Our work addresses this issue by adapting the popular NLP framework, BERT, for EHRs. The BERT is a masked autoencoder transformer model that is pre-trained using a very large data set. While the pre-training is difficult and expensive, the pre-trained model can be fine-tuned to deliver state-of-the-art results for a variety of natural language tasks, with even a smaller data set and relatively easy and cheap computation. However, the BERT pre-training-fine-tuning methodology has not been convincingly demonstrated at structured EHR data yet.
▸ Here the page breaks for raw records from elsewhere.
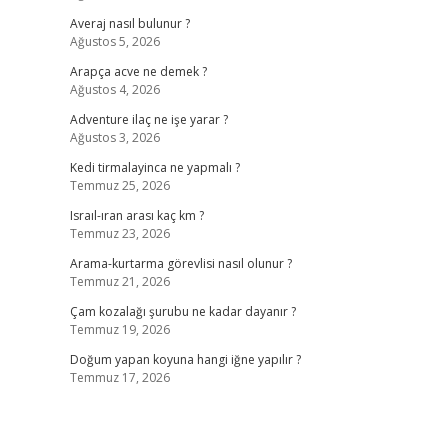
Averaj nasıl bulunur ?
Ağustos 5, 2026
Arapça acve ne demek ?
Ağustos 4, 2026
Adventure ilaç ne işe yarar ?
Ağustos 3, 2026
Kedi tirmalayinca ne yapmalı ?
Temmuz 25, 2026
Israıl-ıran arası kaç km ?
Temmuz 23, 2026
Arama-kurtarma görevlisi nasıl olunur ?
Temmuz 21, 2026
Çam kozalağı şurubu ne kadar dayanır ?
Temmuz 19, 2026
Doğum yapan koyuna hangi iğne yapılır ?
Temmuz 17, 2026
In this work, we developed Med-BERT, BERT model for structured EHR data. We pre-trained a 17 million parameter (not large for NLP standard, but quite big for structured EHR) transformer model using a 28 million patient data set. We showed Med-BERT substantially improves the prediction accuracy, boosting the area under the receiver operating characteristics curve (AUC) by 1.21-6.14% for the tasks we tested. In particular, pre-trained Med-BERT boosts performances for small fine-tuning training sets, equivalent to boosting the training set for about 10 times.
Overall Med-BERT proves the concept that the BERT methodology is applicable to structured EHR data. Sharing of pre-trained Med-BERT models will benefit disease-prediction studies with small local training datasets, reduce data collection expenses, and accelerate the pace of artificial intelligence aided healthcare. Our work is available at doi: 10.1038/s41746-021-00455-y.